▶ **Task**: Please copy each line of the records below that includes the word "along".

▶ **Data for the task**:
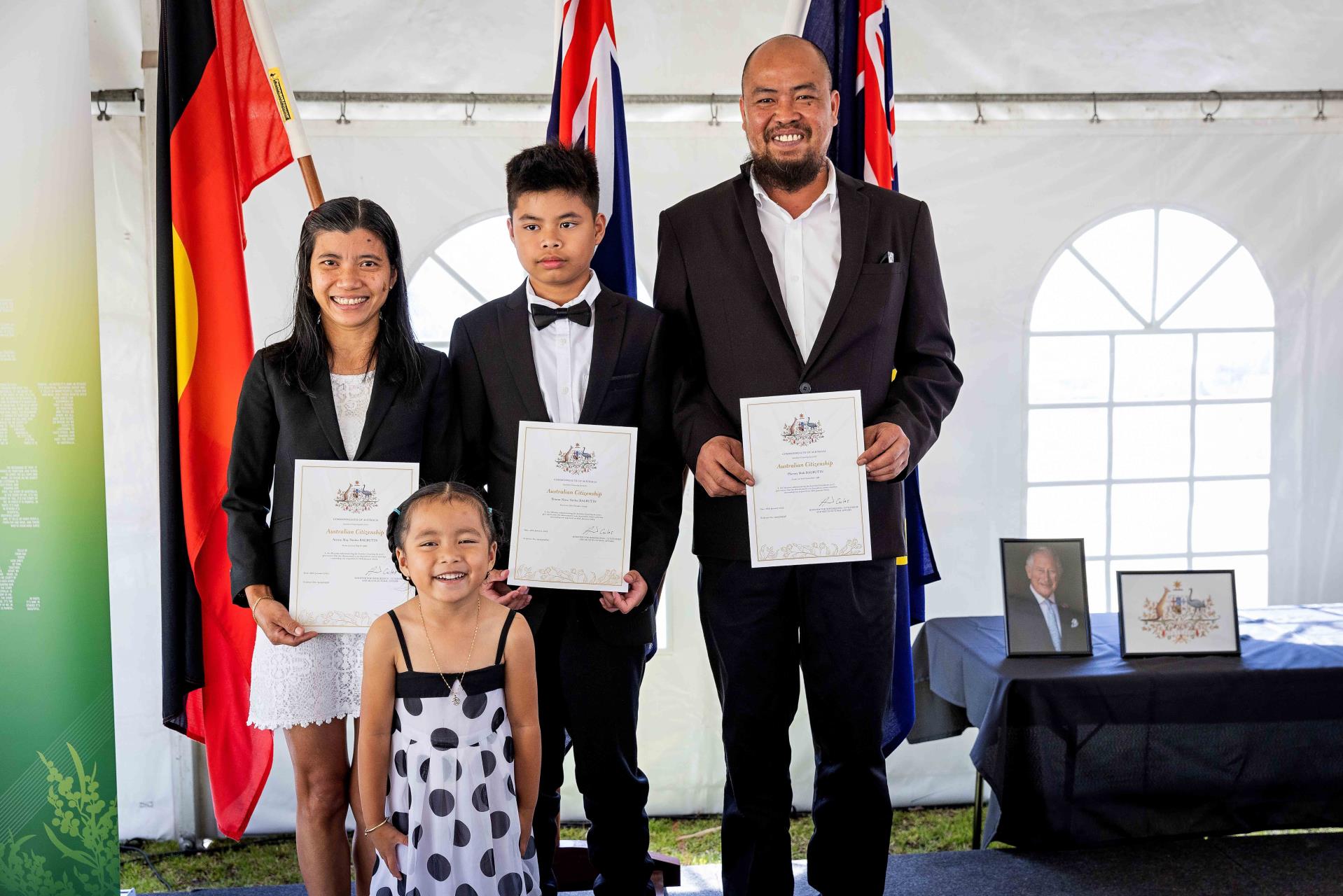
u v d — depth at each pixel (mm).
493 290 3543
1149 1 3416
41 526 2416
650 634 2141
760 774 2189
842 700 2125
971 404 3625
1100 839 2893
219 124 2441
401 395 2084
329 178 3328
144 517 3332
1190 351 3762
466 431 2141
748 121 2086
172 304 2418
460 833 1928
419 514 1900
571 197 2021
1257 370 3775
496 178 3385
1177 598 3080
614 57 2623
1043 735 2871
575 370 2098
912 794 3773
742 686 2135
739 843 2246
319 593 2016
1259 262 3686
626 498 2010
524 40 3318
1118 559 3828
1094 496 3797
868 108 2609
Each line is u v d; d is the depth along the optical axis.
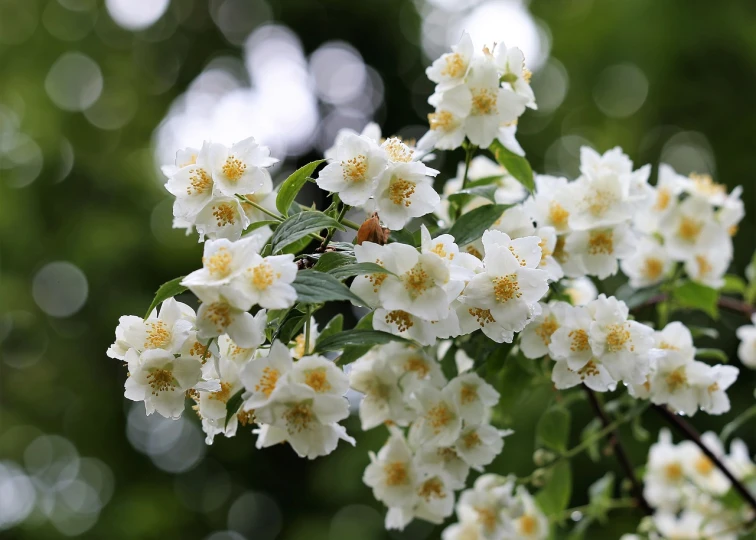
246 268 1.04
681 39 3.02
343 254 1.06
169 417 1.07
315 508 3.55
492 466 2.28
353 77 4.09
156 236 3.42
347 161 1.08
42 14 3.80
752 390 2.54
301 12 4.06
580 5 3.40
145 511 3.33
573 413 2.45
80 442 3.47
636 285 1.30
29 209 3.50
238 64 4.18
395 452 1.18
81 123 3.69
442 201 1.22
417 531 2.93
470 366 1.19
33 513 3.42
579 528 1.32
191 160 1.12
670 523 1.36
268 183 1.16
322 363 1.05
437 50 3.96
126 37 3.96
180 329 1.07
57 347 3.45
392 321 1.07
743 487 1.25
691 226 1.28
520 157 1.18
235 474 3.64
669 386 1.17
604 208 1.19
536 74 3.45
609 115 3.25
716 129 3.02
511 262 1.07
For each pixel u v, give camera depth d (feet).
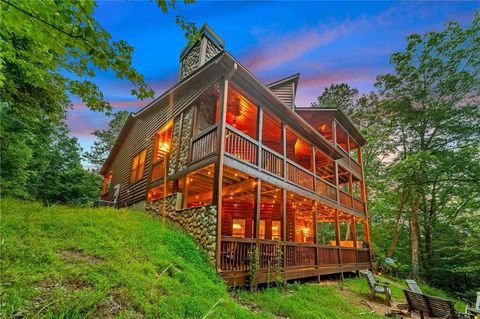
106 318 8.17
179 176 26.73
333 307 19.49
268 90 24.63
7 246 10.94
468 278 49.03
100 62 6.81
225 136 20.72
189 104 28.89
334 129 41.50
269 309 15.58
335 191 38.60
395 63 61.16
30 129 30.71
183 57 39.27
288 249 24.32
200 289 13.23
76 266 10.88
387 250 62.95
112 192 51.57
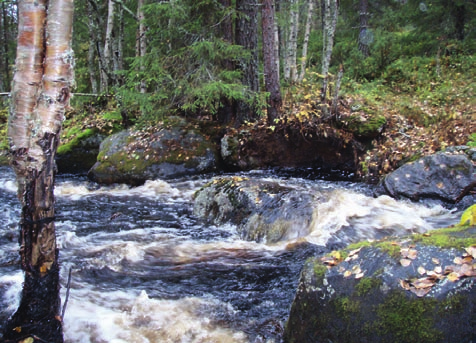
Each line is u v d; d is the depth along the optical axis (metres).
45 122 2.61
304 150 9.68
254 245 5.42
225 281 4.43
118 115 11.91
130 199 8.08
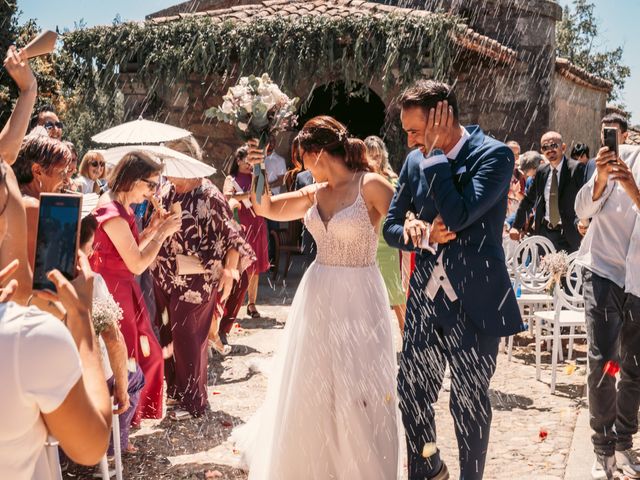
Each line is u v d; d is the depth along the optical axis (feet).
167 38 39.34
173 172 16.99
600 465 13.56
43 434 5.43
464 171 10.91
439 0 45.19
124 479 13.73
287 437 11.76
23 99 10.41
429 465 11.43
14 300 8.42
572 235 24.72
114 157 21.57
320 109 57.47
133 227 15.08
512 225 27.22
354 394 11.58
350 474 11.48
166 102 40.88
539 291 24.35
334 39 37.17
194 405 17.17
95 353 5.85
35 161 11.57
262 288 36.27
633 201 12.76
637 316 13.19
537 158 29.60
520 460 14.60
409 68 36.37
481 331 10.88
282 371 12.33
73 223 6.14
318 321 11.88
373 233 12.21
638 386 13.67
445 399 18.21
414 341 11.40
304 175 25.34
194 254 16.90
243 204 28.04
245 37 37.99
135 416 15.61
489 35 43.57
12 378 5.09
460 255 10.92
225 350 23.30
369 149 19.74
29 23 58.29
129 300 14.92
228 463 14.56
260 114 12.66
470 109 41.47
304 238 14.93
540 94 41.32
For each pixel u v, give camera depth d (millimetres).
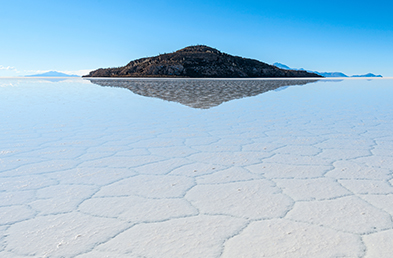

▶ **Task answer**:
Each line is u v d; d is the depth along the optical axis.
Each line is u v d; d is the depth along the optical axis (metres).
Each line is u v d; d is the depth along the optical axis (feet).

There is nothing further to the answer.